# Instruction:
Look below for the line containing "X-115000Y95000D01*"; from there, print each line exactly up to and including the line containing "X-105000Y95000D01*", and stop.

**** Given records ****

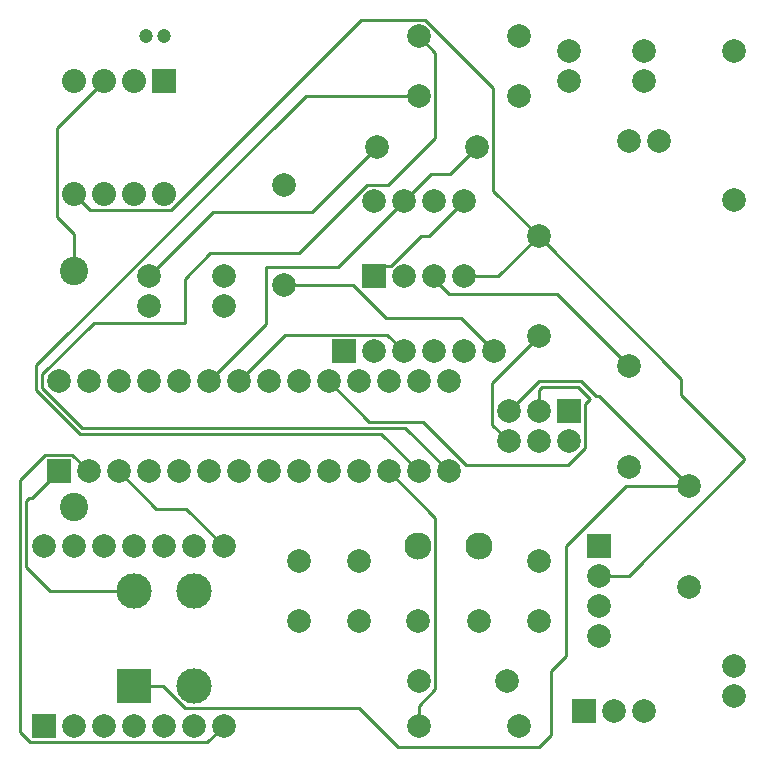
<source format=gbl>
G04*
G04 #@! TF.GenerationSoftware,Altium Limited,Altium Designer,21.7.2 (23)*
G04*
G04 Layer_Physical_Order=2*
G04 Layer_Color=16711680*
%FSLAX25Y25*%
%MOIN*%
G70*
G04*
G04 #@! TF.SameCoordinates,C51BEDBB-060F-461C-9832-C8CE4485BB52*
G04*
G04*
G04 #@! TF.FilePolarity,Positive*
G04*
G01*
G75*
%ADD11C,0.01000*%
%ADD22C,0.04724*%
%ADD23R,0.07874X0.07874*%
%ADD24C,0.07874*%
%ADD25C,0.09449*%
%ADD26C,0.09055*%
%ADD27R,0.11811X0.11811*%
%ADD28C,0.11811*%
%ADD29C,0.08000*%
%ADD30R,0.08000X0.08000*%
%ADD31R,0.07874X0.07874*%
D11*
X-90437Y110437D02*
Y124563D01*
X-75000Y140000D01*
X-90437Y110437D02*
X-85000Y105000D01*
X-99070Y97000D02*
X-65311D01*
X-145000Y125000D02*
X-131532Y111532D01*
X-113602D01*
X-99070Y97000D01*
X-65311D02*
X-59563Y102748D01*
Y117437D01*
X-58000Y119000D01*
X-55000Y120000D02*
X-25000Y90000D01*
X-56000Y120000D02*
X-55000D01*
X-62000Y123000D02*
X-58000Y119000D01*
X-74000Y123000D02*
X-62000D01*
X-75000Y122000D02*
X-74000Y123000D01*
X-75000Y115000D02*
Y122000D01*
X-46000Y90000D02*
X-25000D01*
X-66000Y70000D02*
X-46000Y90000D01*
X-61000Y125000D02*
X-56000Y120000D01*
X-85000Y115000D02*
X-75000Y125000D01*
X-61000D01*
X-46689Y130000D02*
X-45000D01*
X-185000Y125000D02*
X-166000Y144000D01*
Y163000D01*
X-159563Y140437D02*
X-125437D01*
X-120000Y135000D01*
X-175000Y125000D02*
X-159563Y140437D01*
X-90098Y188563D02*
X-75000Y173465D01*
X-90098Y188563D02*
Y222787D01*
X-112748Y245437D02*
X-90098Y222787D01*
X-134285Y245437D02*
X-112748D01*
X-197722Y182000D02*
X-134285Y245437D01*
X-224500Y182000D02*
X-197722D01*
X-230000Y187500D02*
X-224500Y182000D01*
X-110000Y159000D02*
X-105000Y154000D01*
X-110000Y159000D02*
Y160000D01*
X-105000Y154000D02*
X-69000D01*
X-45000Y130000D01*
X-166000Y163000D02*
X-142000D01*
X-120000Y185000D01*
X-101000Y146000D02*
X-90000Y135000D01*
X-136995Y157000D02*
X-125995Y146000D01*
X-160000Y157000D02*
X-136995D01*
X-125995Y146000D02*
X-101000D01*
X-27437Y120437D02*
Y125902D01*
X-75000Y173465D02*
X-27437Y125902D01*
X-235000Y124000D02*
Y125000D01*
X-223126Y144563D02*
X-193000D01*
Y159103D02*
X-184414Y167689D01*
X-193000Y144563D02*
Y159103D01*
X-184414Y167689D02*
X-155000D01*
X-104535Y194000D02*
X-95535Y203000D01*
X-111000Y194000D02*
X-104535D01*
X-120000Y185000D02*
X-111000Y194000D01*
X-205000Y160000D02*
X-183500Y181500D01*
X-150500D02*
X-129000Y203000D01*
X-183500Y181500D02*
X-150500D01*
X-100000Y160000D02*
X-88465D01*
X-75000Y173465D01*
X-114128Y173561D02*
X-111439D01*
X-100000Y185000D01*
X-130000Y160000D02*
X-126563Y163437D01*
X-124252D01*
X-114128Y173561D01*
X-242437Y130252D02*
X-152689Y220000D01*
X-235500Y179652D02*
Y209500D01*
X-230000Y161740D02*
Y174152D01*
X-235500Y179652D02*
X-230000Y174152D01*
X-235500Y209500D02*
X-220000Y225000D01*
X-152689Y220000D02*
X-115000D01*
X-242437Y121920D02*
Y130252D01*
Y121920D02*
X-228049Y107532D01*
X-127532D01*
X-115000Y95000D01*
Y240000D02*
X-109563Y234563D01*
Y206212D02*
Y234563D01*
X-125338Y190437D02*
X-109563Y206212D01*
X-132252Y190437D02*
X-125338D01*
X-155000Y167689D02*
X-132252Y190437D01*
X-240437Y127252D02*
X-223126Y144563D01*
X-240437Y122748D02*
Y127252D01*
Y122748D02*
X-227221Y109532D01*
X-119532D01*
X-105000Y95000D01*
X-6414Y98586D02*
Y99414D01*
X-27437Y120437D02*
X-6414Y99414D01*
X-45000Y60000D02*
X-6414Y98586D01*
X-55000Y60000D02*
X-45000D01*
X-125000Y95000D02*
X-109563Y79563D01*
X-115000Y16838D02*
X-109563Y22275D01*
Y79563D01*
X-115000Y10000D02*
Y16838D01*
X-202500Y82500D02*
X-192500D01*
X-180000Y70000D01*
X-215000Y95000D02*
X-202500Y82500D01*
X-230437Y100437D02*
X-225000Y95000D01*
X-239558Y100437D02*
X-230437D01*
X-248000Y91995D02*
X-239558Y100437D01*
X-248000Y8162D02*
Y91995D01*
Y8162D02*
X-244558Y4721D01*
X-185437D01*
X-180000Y10158D01*
X-71000Y28500D02*
X-66000Y33500D01*
Y70000D01*
X-71000Y7000D02*
Y28500D01*
X-75000Y3000D02*
X-71000Y7000D01*
X-122000Y3000D02*
X-75000D01*
X-135000Y16000D02*
X-122000Y3000D01*
X-192890Y16000D02*
X-135000D01*
X-200394Y23504D02*
X-192890Y16000D01*
X-210000Y23504D02*
X-200394D01*
X-244000Y86000D02*
X-235000Y95000D01*
X-245000Y86000D02*
X-244000D01*
X-246000Y85000D02*
X-245000Y86000D01*
X-246000Y63000D02*
Y85000D01*
X-238000Y55000D02*
X-210000D01*
X-246000Y63000D02*
X-238000Y55000D01*
D22*
X-200000Y240000D02*
D03*
X-205906D02*
D03*
D23*
X-60000Y15000D02*
D03*
X-65000Y115000D02*
D03*
X-235000Y95000D02*
D03*
X-240000Y10158D02*
D03*
X-140000Y135000D02*
D03*
X-130000Y160000D02*
D03*
D24*
X-50000Y15000D02*
D03*
X-40000D02*
D03*
X-10000Y185394D02*
D03*
Y235000D02*
D03*
X-85000Y105000D02*
D03*
X-75000D02*
D03*
X-65000D02*
D03*
X-85000Y115000D02*
D03*
X-75000D02*
D03*
X-45000Y205000D02*
D03*
X-35000D02*
D03*
X-225000Y95000D02*
D03*
X-215000D02*
D03*
X-205000D02*
D03*
X-195000D02*
D03*
X-185000D02*
D03*
X-175000D02*
D03*
X-165000D02*
D03*
X-155000D02*
D03*
X-145000D02*
D03*
X-135000D02*
D03*
X-125000D02*
D03*
X-115000D02*
D03*
X-105000D02*
D03*
X-235000Y125000D02*
D03*
X-225000D02*
D03*
X-215000D02*
D03*
X-205000D02*
D03*
X-195000D02*
D03*
X-185000D02*
D03*
X-175000D02*
D03*
X-165000D02*
D03*
X-155000D02*
D03*
X-145000D02*
D03*
X-135000D02*
D03*
X-125000D02*
D03*
X-115000D02*
D03*
X-105000D02*
D03*
X-180000Y70000D02*
D03*
X-190000D02*
D03*
X-200000D02*
D03*
X-210000D02*
D03*
X-220000D02*
D03*
X-230000D02*
D03*
X-240000D02*
D03*
X-180000Y10158D02*
D03*
X-190000D02*
D03*
X-200000D02*
D03*
X-210000D02*
D03*
X-220000D02*
D03*
X-230000D02*
D03*
X-115000Y25000D02*
D03*
X-85472D02*
D03*
X-10000Y20000D02*
D03*
Y30000D02*
D03*
X-205000Y160000D02*
D03*
Y150000D02*
D03*
X-180000Y160000D02*
D03*
Y150000D02*
D03*
X-40000Y225000D02*
D03*
Y235000D02*
D03*
X-65000Y225000D02*
D03*
Y235000D02*
D03*
X-25000Y56535D02*
D03*
Y90000D02*
D03*
X-81535Y10000D02*
D03*
X-115000D02*
D03*
X-95535Y203000D02*
D03*
X-129000D02*
D03*
X-160000Y157000D02*
D03*
Y190465D02*
D03*
X-81535Y220000D02*
D03*
X-115000D02*
D03*
X-81535Y240000D02*
D03*
X-115000D02*
D03*
X-45000Y130000D02*
D03*
Y96535D02*
D03*
X-75000Y173465D02*
D03*
Y140000D02*
D03*
X-135000Y65000D02*
D03*
Y44921D02*
D03*
X-115079Y45000D02*
D03*
X-95000D02*
D03*
X-75000Y65000D02*
D03*
Y44921D02*
D03*
X-155000Y65079D02*
D03*
Y45000D02*
D03*
X-100000Y185000D02*
D03*
X-110000D02*
D03*
X-120000D02*
D03*
X-130000D02*
D03*
X-90000Y135000D02*
D03*
X-100000D02*
D03*
X-110000D02*
D03*
X-120000D02*
D03*
X-130000D02*
D03*
X-100000Y160000D02*
D03*
X-110000D02*
D03*
X-120000D02*
D03*
X-55000Y60000D02*
D03*
Y50000D02*
D03*
Y40000D02*
D03*
D25*
X-230000Y161740D02*
D03*
Y83000D02*
D03*
D26*
X-95000Y70000D02*
D03*
X-115079D02*
D03*
D27*
X-210000Y23504D02*
D03*
D28*
X-189921D02*
D03*
X-210000Y55000D02*
D03*
X-189921D02*
D03*
D29*
X-230000Y187500D02*
D03*
X-220000D02*
D03*
X-210000D02*
D03*
X-200000D02*
D03*
X-230000Y225000D02*
D03*
X-220000D02*
D03*
X-210000D02*
D03*
D30*
X-200000D02*
D03*
D31*
X-55000Y70000D02*
D03*
M02*

</source>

****

# Task result:
X-115000Y95000D01*
Y240000D02*
X-109563Y234563D01*
Y206212D02*
Y234563D01*
X-125338Y190437D02*
X-109563Y206212D01*
X-132252Y190437D02*
X-125338D01*
X-155000Y167689D02*
X-132252Y190437D01*
X-240437Y127252D02*
X-223126Y144563D01*
X-240437Y122748D02*
Y127252D01*
Y122748D02*
X-227221Y109532D01*
X-119532D01*
X-105000Y95000D01*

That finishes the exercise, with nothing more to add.